- **Directive 1**
Rewrite the part of the thread on parametric second derivatives that begins at the words "You can check" and stops after "is accepted mathematically...", putting "same answer" in place of "same result".
- **Directive 2**
In the thread on parametric second derivatives, what does chwala conclude about the order of differentiation after checking another example?

- **Excerpt**
Finding the second derivative of a given parametric equation

[chwala]

Homework Statement

see attached below

Relevant Equations

parametric equations differentiation

ok this is pretty straightforward to me, my question is on the order of differentiation, i know that:
$\frac {d^2y}{dx^2}=$$\frac {d}{dt}.$$\frac {dy}{dx}.$$\frac {dt}{dx}$
is it correct to have,
$\frac {d^2y}{dx^2}=$$\frac {d}{dt}$.$\frac {dt}{dx}$.$\frac {dy}{dx}$?
that is,
$\frac {d^2y}{dx^2}=$$\frac {d}{dt}$$\frac {dy}{dx}$$\frac {dt}{dx}$=[$\frac {d}{dt}$$.\frac {1}{2t}$]$\frac {1}{t}$

does the order really matter?

 

[anuttarasammyak]

You can check it for yourself by calculating the both ways.

 

[chwala]

I already checked. I realize the same result...just wanted to know if the steps is accepted mathematically...

 

[chwala]

i am wrong...i just checked with another example

the order does matter...

thanks anuttarasammyak

 

[chwala]

How did they find the critical point$(-4,6)$? in post $4$, for the other two i.e $(5,4)$ and $(-3,-4)$ its pretty straightforward ...we use $t=1$ and $t=-1$.

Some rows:
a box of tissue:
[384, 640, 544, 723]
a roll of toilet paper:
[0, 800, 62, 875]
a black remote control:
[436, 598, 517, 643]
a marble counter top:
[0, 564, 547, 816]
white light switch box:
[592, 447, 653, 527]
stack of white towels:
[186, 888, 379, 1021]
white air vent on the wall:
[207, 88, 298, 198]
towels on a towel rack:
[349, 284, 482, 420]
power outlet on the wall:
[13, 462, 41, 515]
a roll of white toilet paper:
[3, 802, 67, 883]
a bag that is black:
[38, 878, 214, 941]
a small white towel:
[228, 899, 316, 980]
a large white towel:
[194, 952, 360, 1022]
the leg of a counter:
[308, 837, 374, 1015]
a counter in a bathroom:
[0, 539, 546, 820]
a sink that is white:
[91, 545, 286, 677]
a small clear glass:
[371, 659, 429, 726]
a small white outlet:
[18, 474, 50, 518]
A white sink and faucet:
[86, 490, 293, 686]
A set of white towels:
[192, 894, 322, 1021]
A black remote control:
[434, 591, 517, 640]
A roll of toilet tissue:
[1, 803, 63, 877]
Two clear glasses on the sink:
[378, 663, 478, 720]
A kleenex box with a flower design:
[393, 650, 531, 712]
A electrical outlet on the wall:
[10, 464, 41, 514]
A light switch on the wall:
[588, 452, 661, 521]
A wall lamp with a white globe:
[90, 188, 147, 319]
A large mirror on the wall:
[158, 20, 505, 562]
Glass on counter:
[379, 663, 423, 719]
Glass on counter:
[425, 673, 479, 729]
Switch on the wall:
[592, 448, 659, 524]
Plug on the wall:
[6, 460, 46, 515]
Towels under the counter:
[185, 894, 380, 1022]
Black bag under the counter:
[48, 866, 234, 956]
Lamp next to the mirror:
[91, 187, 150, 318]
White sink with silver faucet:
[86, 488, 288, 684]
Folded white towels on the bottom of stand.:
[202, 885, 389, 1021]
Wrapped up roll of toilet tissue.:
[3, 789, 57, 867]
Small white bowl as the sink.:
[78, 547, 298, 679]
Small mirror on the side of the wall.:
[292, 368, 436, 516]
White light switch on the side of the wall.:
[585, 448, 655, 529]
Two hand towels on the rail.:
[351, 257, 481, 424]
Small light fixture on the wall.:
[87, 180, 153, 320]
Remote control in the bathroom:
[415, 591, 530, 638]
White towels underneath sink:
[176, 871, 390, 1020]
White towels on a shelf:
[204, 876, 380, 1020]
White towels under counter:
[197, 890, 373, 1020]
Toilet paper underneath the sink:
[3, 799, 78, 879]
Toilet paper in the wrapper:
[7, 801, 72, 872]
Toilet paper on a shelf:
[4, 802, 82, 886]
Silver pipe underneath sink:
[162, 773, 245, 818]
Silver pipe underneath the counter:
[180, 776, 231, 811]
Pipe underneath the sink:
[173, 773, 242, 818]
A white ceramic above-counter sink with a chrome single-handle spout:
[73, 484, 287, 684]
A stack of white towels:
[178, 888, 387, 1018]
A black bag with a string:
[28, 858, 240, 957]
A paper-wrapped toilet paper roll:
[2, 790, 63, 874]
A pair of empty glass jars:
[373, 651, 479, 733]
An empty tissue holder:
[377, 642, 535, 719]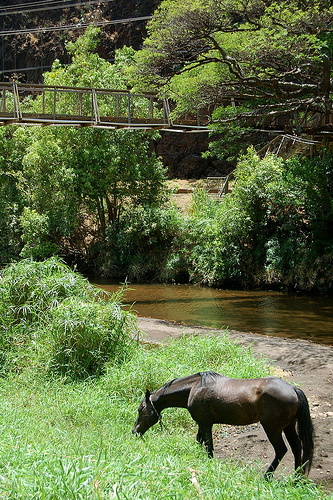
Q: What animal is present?
A: A horse.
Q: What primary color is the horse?
A: Brown.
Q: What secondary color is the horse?
A: Black.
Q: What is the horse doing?
A: Grazing.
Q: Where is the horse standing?
A: A river bank.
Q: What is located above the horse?
A: A bridge.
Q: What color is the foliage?
A: Green.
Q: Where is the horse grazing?
A: On a river bank.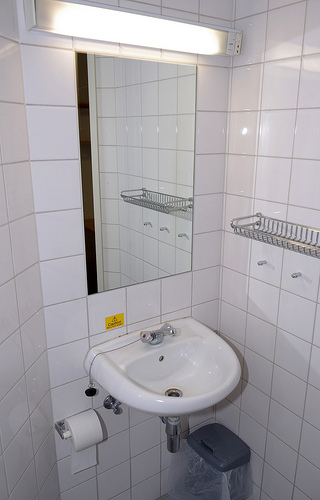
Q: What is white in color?
A: Entire bathroom.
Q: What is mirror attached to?
A: The wall.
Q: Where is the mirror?
A: Over sink.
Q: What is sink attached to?
A: The wall.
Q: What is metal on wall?
A: Shelf.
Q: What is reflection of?
A: The shelf.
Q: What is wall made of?
A: Tiles.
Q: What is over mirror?
A: Light fixture.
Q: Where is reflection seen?
A: In mirror.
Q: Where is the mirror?
A: On wall.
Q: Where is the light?
A: In white holder.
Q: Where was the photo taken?
A: Bathroom.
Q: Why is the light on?
A: Provide light.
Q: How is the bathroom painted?
A: In white.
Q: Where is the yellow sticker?
A: Over the sink.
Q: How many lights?
A: One.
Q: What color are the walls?
A: White.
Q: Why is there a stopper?
A: To plug the sink.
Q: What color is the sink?
A: White.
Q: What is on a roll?
A: Toilet Paper.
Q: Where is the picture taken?
A: Bathroom.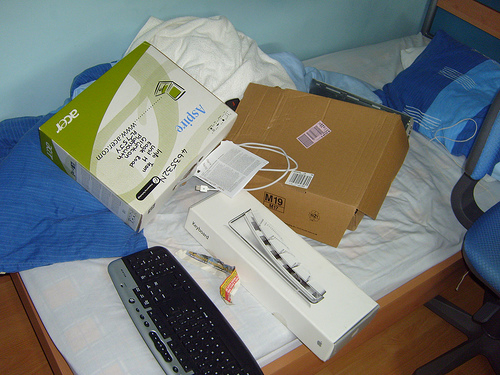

- **Task output 1**
You can check it for yourself by calculating the both ways.

 

[chwala]

I already checked. I realize the same answer...just wanted to know if the steps is accepted mathematically...

- **Task output 2**
The order does matter.